CONSIGNE 1 -> Recopiez à l'identique le passage de l'extrait sur l'avion MC-21 qui commence par « Depuis la crise » et s'achève par « industrie de défense. ».
CONSIGNE 2 -> Traduisez en anglais cette phrase de l'extrait sur l'avion MC-21 : « Le MC-21, qui a effectué son premier vol d’essai en mai 2017, devait initialement être mis en service fin 2018. »
CONSIGNE 3 -> Poursuivez la rédaction de l'extrait sur l'avion MC-21 au-delà de sa dernière phrase.

EXTRAIT DU TEXTE ->
= = =

Une décennie après le premier lancement d’un appareil civil depuis la chute de l’URSS avec l’avion régional Superjet, le projet MC-21 s’attaque à un marché bien plus gros puisqu’il concurrence les modèles les plus vendus d’Airbus et Boeing, l’A320 et le B737.

« Etant donné que les Américains ont cessé de fournir des matériaux composites, nous passons à nos propres matériaux », a déclaré Sergueï Tchémézov, patron du conglomérat d’Etat militaro-industriel Rostec, aux journalistes présents au salon international de la défense (Idex)à Abou Dhabi.

« La production en série est décalée d’un an » et doit désormais commencer d’ici fin 2020 au lieu de cette année comme prévu, a-t-il affirmé, indiquant que le conglomérat nucléaire russe Rosatom a créé « un matériau qui pourrait bien remplacer l’américain ».

Le MC-21, qui a effectué son premier vol d’essai en mai 2017, devait initialement être mis en service fin 2018. Mais il a déjà été repoussé.

L’avionneur UAC, en charge du projet au sein de Rostec, avait déjà annoncé en janvier que les composants américains seraient remplacés par des produits russes, assurant que les sanctions ne compromettraient pas le projet.

Depuis la crise ukrainienne de 2014 et l’intensification des tensions internationales, les sanctions occidentales, et surtout américaines, ne cessent de se renforcer contre l’économie russe, et en particulier contre son industrie de défense.

= = =

Enregistrements du jeu de données ->
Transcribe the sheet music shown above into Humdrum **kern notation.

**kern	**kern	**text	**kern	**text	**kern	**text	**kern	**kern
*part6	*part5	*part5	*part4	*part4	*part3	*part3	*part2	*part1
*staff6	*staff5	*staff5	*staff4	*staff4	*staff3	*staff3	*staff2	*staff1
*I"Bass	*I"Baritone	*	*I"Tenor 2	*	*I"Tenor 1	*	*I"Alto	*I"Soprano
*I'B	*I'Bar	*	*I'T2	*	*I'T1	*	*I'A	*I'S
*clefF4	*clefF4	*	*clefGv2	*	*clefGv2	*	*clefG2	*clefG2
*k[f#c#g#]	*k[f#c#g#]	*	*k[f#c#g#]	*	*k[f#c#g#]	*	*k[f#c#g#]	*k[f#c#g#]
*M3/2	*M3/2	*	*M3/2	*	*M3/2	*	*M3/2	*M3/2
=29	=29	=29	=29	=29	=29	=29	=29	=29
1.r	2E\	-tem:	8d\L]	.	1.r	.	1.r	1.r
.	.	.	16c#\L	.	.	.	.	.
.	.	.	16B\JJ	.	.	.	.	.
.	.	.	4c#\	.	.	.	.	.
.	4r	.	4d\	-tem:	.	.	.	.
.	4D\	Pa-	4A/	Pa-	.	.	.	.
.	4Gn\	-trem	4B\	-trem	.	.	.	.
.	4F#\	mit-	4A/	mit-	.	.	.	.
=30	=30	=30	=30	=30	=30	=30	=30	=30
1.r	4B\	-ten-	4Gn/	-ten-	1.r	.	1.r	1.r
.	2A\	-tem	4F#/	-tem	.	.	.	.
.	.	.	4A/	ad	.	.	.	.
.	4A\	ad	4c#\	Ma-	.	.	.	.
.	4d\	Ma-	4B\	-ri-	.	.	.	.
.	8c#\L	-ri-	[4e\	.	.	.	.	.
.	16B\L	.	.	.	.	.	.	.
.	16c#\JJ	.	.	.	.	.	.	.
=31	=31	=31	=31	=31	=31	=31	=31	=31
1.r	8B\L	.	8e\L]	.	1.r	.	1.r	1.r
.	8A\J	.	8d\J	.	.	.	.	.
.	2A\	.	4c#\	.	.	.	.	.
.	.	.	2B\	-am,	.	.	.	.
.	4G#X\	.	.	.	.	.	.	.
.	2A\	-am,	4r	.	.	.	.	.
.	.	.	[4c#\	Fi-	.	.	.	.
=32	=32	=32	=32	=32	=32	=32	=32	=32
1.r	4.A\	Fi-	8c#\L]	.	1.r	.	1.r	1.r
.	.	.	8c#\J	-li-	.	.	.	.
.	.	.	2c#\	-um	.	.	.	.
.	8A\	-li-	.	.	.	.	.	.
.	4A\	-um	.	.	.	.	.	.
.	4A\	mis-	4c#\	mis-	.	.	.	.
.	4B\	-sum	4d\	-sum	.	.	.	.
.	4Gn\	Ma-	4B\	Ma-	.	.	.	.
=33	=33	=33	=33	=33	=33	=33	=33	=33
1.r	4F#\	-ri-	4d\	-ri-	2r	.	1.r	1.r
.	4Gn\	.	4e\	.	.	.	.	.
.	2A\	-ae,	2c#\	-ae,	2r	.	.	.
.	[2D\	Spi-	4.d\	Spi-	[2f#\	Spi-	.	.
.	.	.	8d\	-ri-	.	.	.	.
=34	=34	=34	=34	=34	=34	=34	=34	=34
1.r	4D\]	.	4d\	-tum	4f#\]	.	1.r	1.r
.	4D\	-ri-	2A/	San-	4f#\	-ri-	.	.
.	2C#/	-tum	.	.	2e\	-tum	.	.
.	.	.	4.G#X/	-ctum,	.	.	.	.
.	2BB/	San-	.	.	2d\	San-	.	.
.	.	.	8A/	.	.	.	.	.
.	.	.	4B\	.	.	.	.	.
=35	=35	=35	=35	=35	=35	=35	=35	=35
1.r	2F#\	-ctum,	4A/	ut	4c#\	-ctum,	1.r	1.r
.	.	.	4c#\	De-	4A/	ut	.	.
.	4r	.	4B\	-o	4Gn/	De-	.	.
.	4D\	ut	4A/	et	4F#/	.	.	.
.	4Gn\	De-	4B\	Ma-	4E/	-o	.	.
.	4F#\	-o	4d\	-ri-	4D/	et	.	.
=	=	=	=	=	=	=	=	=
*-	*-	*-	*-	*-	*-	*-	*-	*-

= = =

RÉPONSE ATTENDUE 1 ->
Depuis la crise ukrainienne de 2014 et l’intensification des tensions internationales, les sanctions occidentales, et surtout américaines, ne cessent de se renforcer contre l’économie russe, et en particulier contre son industrie de défense.

RÉPONSE ATTENDUE 2 -> The MC-21, which made its first test flight in May 2017, was originally supposed to enter service at the end of 2018.

RÉPONSE ATTENDUE 3 ->
En septembre, Washington a ajouté à sa liste noire des entreprises russes participant au projet MC-21 – dont Aerocomposite – au motif qu’elles agissent « contre les intérêts des États-Unis en matière de sécurité nationale ou de politique étrangère ».

Outre les mesures sectorielles, les sanctions visent Rostec et nommément son influent patron, Sergueï Tchémézov, réputé proche de Vladimir Poutine.

Le MC-21, qui peut transporter jusqu’à 211 passagers, doit constituer un nouveau symbole de renaissance de l’industrie aéronautique russe après le chaos des années 1990.

« Nous sommes prêts à concurrencer Boeing et Airbus sur le marché mondial de l’aviation », affirmait Sergueï Tchémézov dans un entretien à l’AFP en novembre.

Son fabricant, Irkout, promet un « nouveau niveau de confort » pour les passagers et a indiqué avoir signé des contrats avec des compagnies aériennes russes et dans l’ex-URSS, telles qu’Aeroflot, UTAir et la compagnie aérienne kyrgyze.

Moteur américain !

M. Tchémézov a par ailleurs indiqué lundi que, selon un contrat signé avant l’imposition des sanctions, le premier lot de 50 à 60 avions serait équipé de moteurs américains.

« Nous étions contre car nous avons notre propre moteur », a-t-il précisé. « Mais en vertu du contrat, nous sommes obligés de prendre leurs moteurs pour le premier lot ».

Ce démarrage difficile du MC-21 rappelle la mise en service en 2011 de l’appareil de transport régional Superjet 100, premier avion civil conçu après l’ère soviétique. Mais cet avion assemblé avec de nombreuses pièces occidentales, source de fierté à l’époque de son lancement, a connu un succès limité au-delà de la Russie.

Depuis, fin 2018, Rostec, puissant conglomérat, a récupéré dans son giron United Aircraft Corporation (UAC), qui rassemble les principaux avionneurs civils et militaires russes (Soukhoï, Antonov, Tupolev).

« Nous procédons actuellement à un audit de la société (UAC), cela ne donne pas une très bonne impression. Il y a besoin d’environ 240-250 milliards de roubles supplémentaires » pour le projet MC-21 mais aussi pour moderniser les installations existantes, a déclaré lundi M. Tchémézov.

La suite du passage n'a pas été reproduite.